(WHAT NEEDS TO BE DONE):
Reproduce verbatim only the lines of the records from the one containing "- Joint family idealization" through the end of the records, both ends included.

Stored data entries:
########################################

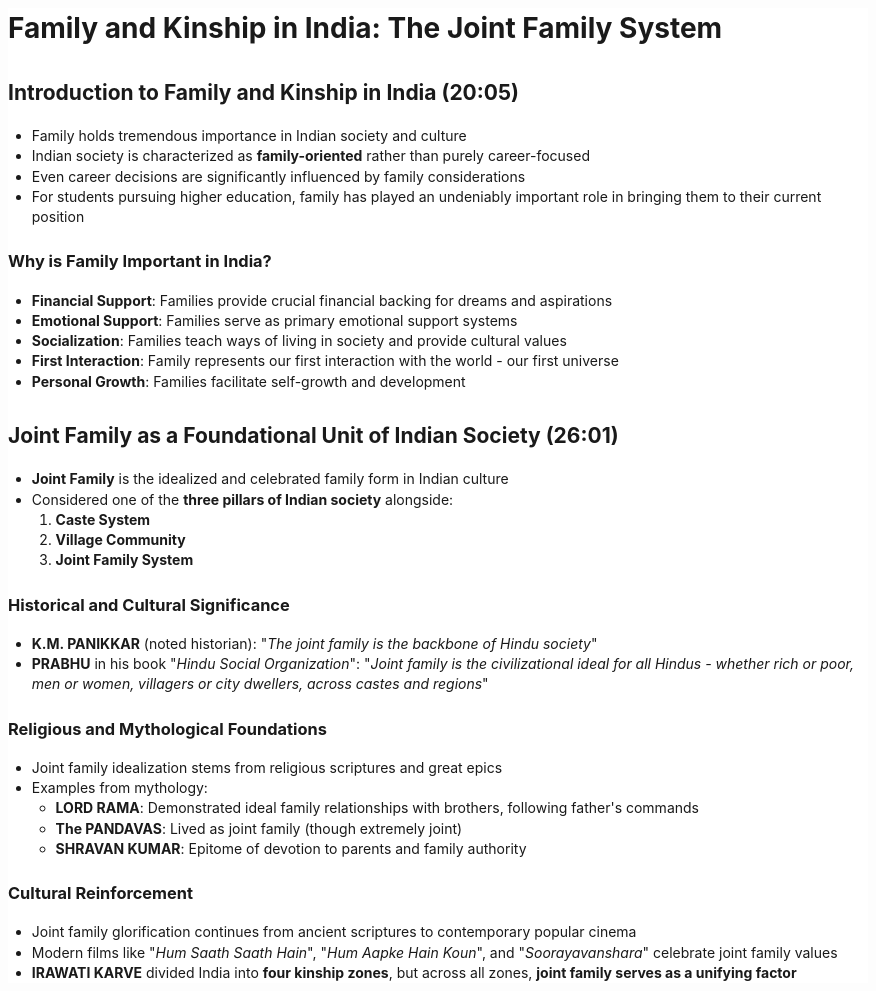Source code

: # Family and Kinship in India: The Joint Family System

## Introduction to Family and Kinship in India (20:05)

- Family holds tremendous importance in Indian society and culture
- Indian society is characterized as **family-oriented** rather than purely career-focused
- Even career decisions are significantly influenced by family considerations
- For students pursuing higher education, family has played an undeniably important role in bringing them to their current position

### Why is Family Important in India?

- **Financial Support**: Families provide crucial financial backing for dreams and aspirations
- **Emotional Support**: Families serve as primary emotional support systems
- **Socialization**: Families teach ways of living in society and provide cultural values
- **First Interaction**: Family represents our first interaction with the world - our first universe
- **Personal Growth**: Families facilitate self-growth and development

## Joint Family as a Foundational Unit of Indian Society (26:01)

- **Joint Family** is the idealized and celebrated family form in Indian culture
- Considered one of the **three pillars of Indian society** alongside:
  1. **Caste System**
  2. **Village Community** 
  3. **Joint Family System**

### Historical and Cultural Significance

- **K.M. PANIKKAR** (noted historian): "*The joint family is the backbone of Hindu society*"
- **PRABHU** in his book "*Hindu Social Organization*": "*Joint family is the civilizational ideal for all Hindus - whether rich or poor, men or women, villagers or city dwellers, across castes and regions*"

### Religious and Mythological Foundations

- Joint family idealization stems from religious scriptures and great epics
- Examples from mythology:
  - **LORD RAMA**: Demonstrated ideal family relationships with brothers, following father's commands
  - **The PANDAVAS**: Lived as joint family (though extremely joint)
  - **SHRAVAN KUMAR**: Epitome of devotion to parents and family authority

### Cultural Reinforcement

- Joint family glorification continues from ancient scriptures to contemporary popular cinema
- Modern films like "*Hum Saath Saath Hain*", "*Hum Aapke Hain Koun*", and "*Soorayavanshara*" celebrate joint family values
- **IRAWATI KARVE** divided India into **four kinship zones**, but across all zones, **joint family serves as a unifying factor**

########################################

(ANSWER BOX):
- Joint family idealization stems from religious scriptures and great epics
- Examples from mythology:
  - **LORD RAMA**: Demonstrated ideal family relationships with brothers, following father's commands
  - **The PANDAVAS**: Lived as joint family (though extremely joint)
  - **SHRAVAN KUMAR**: Epitome of devotion to parents and family authority

### Cultural Reinforcement

- Joint family glorification continues from ancient scriptures to contemporary popular cinema
- Modern films like "*Hum Saath Saath Hain*", "*Hum Aapke Hain Koun*", and "*Soorayavanshara*" celebrate joint family values
- **IRAWATI KARVE** divided India into **four kinship zones**, but across all zones, **joint family serves as a unifying factor**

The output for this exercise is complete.